[TowerTalk] Yagi gain vs rotary dipole.
Jim Lux
jimlux at earthlink.net
Tue Nov 25 17:23:06 EST 2014
On 11/25/14, 12:18 PM, Doug Turnbull wrote:
>
> I know boom length is important but are you saying that given a long
> enough boom that a three element mono-band Yagi would outperform a six
> element Monobander on a fifty foot boom. The additional elements surely
> do add some forward gain - some. I know it may only be one to three dB
> and hard to recognize in the QSB.
Spacing elements farther than a half wavelength apart isn't likely to
buy you much. Even 1/4 lambda is about as far as you want to go.

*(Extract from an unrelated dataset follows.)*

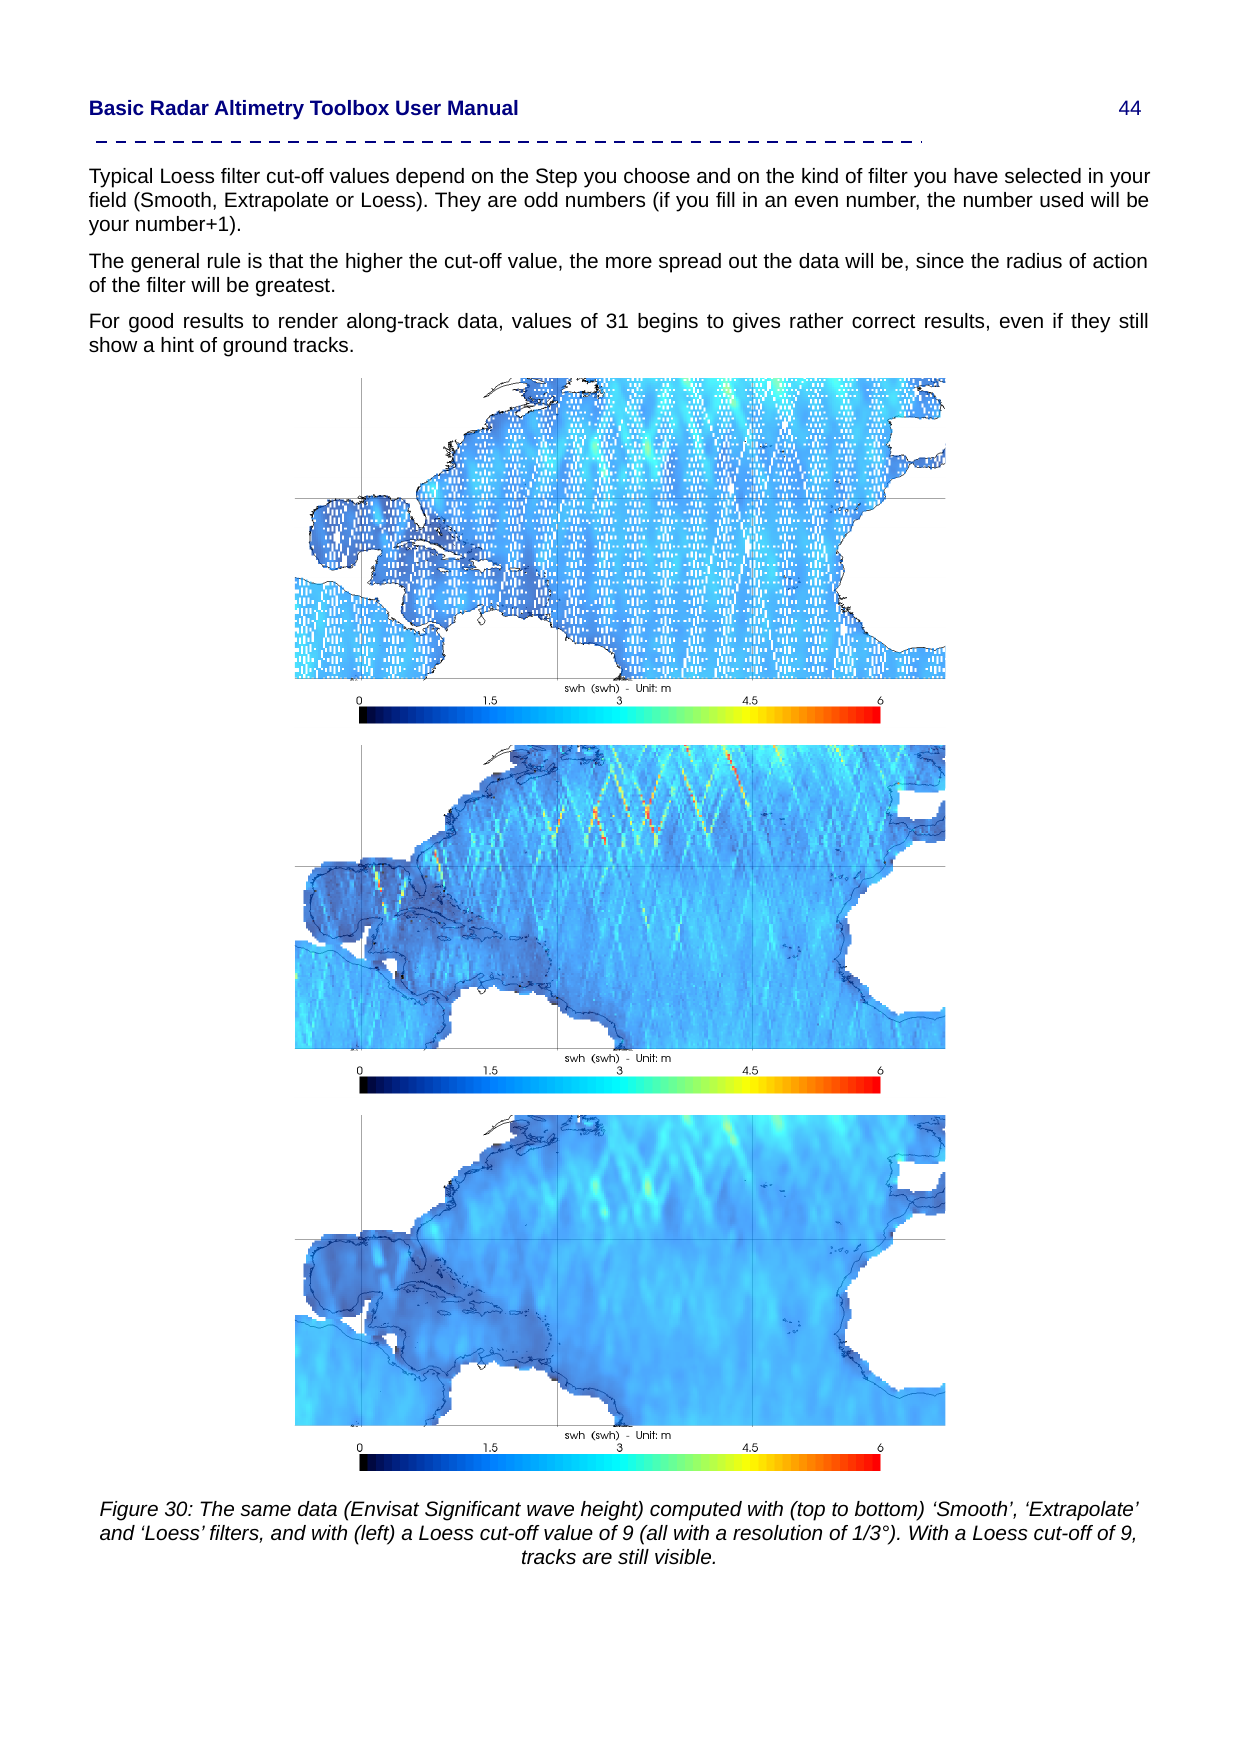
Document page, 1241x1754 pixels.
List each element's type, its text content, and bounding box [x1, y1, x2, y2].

In particular, for a Yagi-Uda, which has only one element that is fed,
you depend on the interelement coupling to get the current into the
other elements, and when you start getting >1/2 lambda away, the
coupling starts getting pretty small.
So a 50 foot boom (= 15 meters) for a 3 element 10 meter antenna isn't
likely to be very useful: 7.5 meters is way more than 1/2 lambda.
The extra elements *might* add some gain, if they suppress a back or
sidelobe. Superdirective arrays (which most yagis are) achieve their
directivity by suppressing the back and side lobes more than by
enhancing the forward lobe.
Note well, though, that I wrote directivity. Highly directive antennas
often have a lot of stored energy in the antenna (= high Q.. Q is stored
energy/radiated power) which in turn often means high currents, so you
can have a lot of loss. You might be highly directive, but the gain is low.
For a lot of applications this is ok: you're more interested in
suppressing interfering signals from the wrong direction than you are in
enhancing signals from the right direction. Especially, since there's a
limit on how much "enhancing" is possible.
The other thing multiple elements (potentially) can do is widen the
bandwidth.
And, more elements give you more variables to adjust when optimizing: a
3 element yagi has only 5 parameters: the 3 element lengths and the 2
spacings. A 6 element yagi has 6 lengths and 5 spacings, so you've got
twice as many things to adjust to develop that "optimum compromise".